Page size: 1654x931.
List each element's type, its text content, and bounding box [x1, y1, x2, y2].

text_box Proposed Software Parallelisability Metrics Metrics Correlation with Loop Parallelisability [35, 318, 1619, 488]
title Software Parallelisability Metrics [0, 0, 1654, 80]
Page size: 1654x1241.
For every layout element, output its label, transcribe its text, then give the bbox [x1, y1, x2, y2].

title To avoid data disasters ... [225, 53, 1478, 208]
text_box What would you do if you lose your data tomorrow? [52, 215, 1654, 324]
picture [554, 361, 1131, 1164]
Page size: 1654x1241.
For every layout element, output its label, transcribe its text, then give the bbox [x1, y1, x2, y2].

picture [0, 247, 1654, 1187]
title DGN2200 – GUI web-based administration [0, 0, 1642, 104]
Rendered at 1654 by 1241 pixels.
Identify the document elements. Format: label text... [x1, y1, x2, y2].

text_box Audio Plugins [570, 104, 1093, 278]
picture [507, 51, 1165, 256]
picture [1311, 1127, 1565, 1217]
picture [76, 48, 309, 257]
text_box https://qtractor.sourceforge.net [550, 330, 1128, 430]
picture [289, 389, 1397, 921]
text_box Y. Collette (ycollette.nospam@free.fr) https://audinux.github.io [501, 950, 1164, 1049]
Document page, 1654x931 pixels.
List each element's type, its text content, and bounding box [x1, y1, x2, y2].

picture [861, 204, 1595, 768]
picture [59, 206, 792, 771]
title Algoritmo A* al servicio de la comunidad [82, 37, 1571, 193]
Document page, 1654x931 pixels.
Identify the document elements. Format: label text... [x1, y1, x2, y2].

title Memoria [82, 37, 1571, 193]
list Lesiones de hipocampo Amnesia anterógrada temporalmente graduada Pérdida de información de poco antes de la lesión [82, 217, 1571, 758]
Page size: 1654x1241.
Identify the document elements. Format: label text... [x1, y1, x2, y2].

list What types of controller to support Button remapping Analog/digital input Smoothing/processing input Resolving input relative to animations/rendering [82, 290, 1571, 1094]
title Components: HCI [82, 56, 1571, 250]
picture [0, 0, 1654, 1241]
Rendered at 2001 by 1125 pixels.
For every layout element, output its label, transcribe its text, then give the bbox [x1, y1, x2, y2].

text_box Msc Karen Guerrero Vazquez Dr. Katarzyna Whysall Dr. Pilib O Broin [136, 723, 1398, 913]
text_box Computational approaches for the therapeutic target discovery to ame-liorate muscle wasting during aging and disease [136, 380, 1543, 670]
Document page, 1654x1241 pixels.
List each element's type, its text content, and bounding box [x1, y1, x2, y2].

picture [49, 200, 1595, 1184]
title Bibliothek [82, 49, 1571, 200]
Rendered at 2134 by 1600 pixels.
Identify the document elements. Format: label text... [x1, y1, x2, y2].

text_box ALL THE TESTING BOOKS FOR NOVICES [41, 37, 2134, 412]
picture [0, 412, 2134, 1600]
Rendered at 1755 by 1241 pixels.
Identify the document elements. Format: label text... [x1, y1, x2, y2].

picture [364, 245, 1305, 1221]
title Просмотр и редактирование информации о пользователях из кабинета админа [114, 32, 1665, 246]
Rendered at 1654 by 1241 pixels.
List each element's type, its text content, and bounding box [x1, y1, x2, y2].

• • •

Can you reproduce every record with "bounding box" changed to "enclosing rectangle" and nothing else altered?

Page size: 1654x931.
List each element's type, its text content, and enclosing rectangle [x1, y1, x2, y2].

text_box Proposed Software Parallelisability Metrics Metrics Correlation with Loop Parallelisability [35, 318, 1619, 488]
title Software Parallelisability Metrics [0, 0, 1654, 80]
Page size: 1654x1241.
For every layout element, output its label, transcribe its text, then give the bbox [x1, y1, x2, y2].

title To avoid data disasters ... [225, 53, 1478, 208]
text_box What would you do if you lose your data tomorrow? [52, 215, 1654, 324]
picture [554, 361, 1131, 1164]
Page size: 1654x1241.
For every layout element, output its label, transcribe its text, then give the bbox [x1, y1, x2, y2].

picture [0, 247, 1654, 1187]
title DGN2200 – GUI web-based administration [0, 0, 1642, 104]
Rendered at 1654 by 1241 pixels.
Identify the document elements. Format: label text... [x1, y1, x2, y2].

text_box Audio Plugins [570, 104, 1093, 278]
picture [507, 51, 1165, 256]
picture [1311, 1127, 1565, 1217]
picture [76, 48, 309, 257]
text_box https://qtractor.sourceforge.net [550, 330, 1128, 430]
picture [289, 389, 1397, 921]
text_box Y. Collette (ycollette.nospam@free.fr) https://audinux.github.io [501, 950, 1164, 1049]
Document page, 1654x931 pixels.
List each element's type, its text content, and enclosing rectangle [x1, y1, x2, y2].

picture [861, 204, 1595, 768]
picture [59, 206, 792, 771]
title Algoritmo A* al servicio de la comunidad [82, 37, 1571, 193]
Document page, 1654x931 pixels.
Identify the document elements. Format: label text... [x1, y1, x2, y2].

title Memoria [82, 37, 1571, 193]
list Lesiones de hipocampo Amnesia anterógrada temporalmente graduada Pérdida de información de poco antes de la lesión [82, 217, 1571, 758]
Page size: 1654x1241.
Identify the document elements. Format: label text... [x1, y1, x2, y2].

list What types of controller to support Button remapping Analog/digital input Smoothing/processing input Resolving input relative to animations/rendering [82, 290, 1571, 1094]
title Components: HCI [82, 56, 1571, 250]
picture [0, 0, 1654, 1241]
Rendered at 2001 by 1125 pixels.
For every layout element, output its label, transcribe its text, then give the bbox [x1, y1, x2, y2].

text_box Msc Karen Guerrero Vazquez Dr. Katarzyna Whysall Dr. Pilib O Broin [136, 723, 1398, 913]
text_box Computational approaches for the therapeutic target discovery to ame-liorate muscle wasting during aging and disease [136, 380, 1543, 670]
Document page, 1654x1241 pixels.
List each element's type, its text content, and enclosing rectangle [x1, y1, x2, y2].

picture [49, 200, 1595, 1184]
title Bibliothek [82, 49, 1571, 200]
Rendered at 2134 by 1600 pixels.
Identify the document elements. Format: label text... [x1, y1, x2, y2].

text_box ALL THE TESTING BOOKS FOR NOVICES [41, 37, 2134, 412]
picture [0, 412, 2134, 1600]
Rendered at 1755 by 1241 pixels.
Identify the document elements. Format: label text... [x1, y1, x2, y2].

picture [364, 245, 1305, 1221]
title Просмотр и редактирование информации о пользователях из кабинета админа [114, 32, 1665, 246]
Rendered at 1654 by 1241 pixels.
List each element's type, its text content, and enclosing rectangle [x1, y1, x2, y2].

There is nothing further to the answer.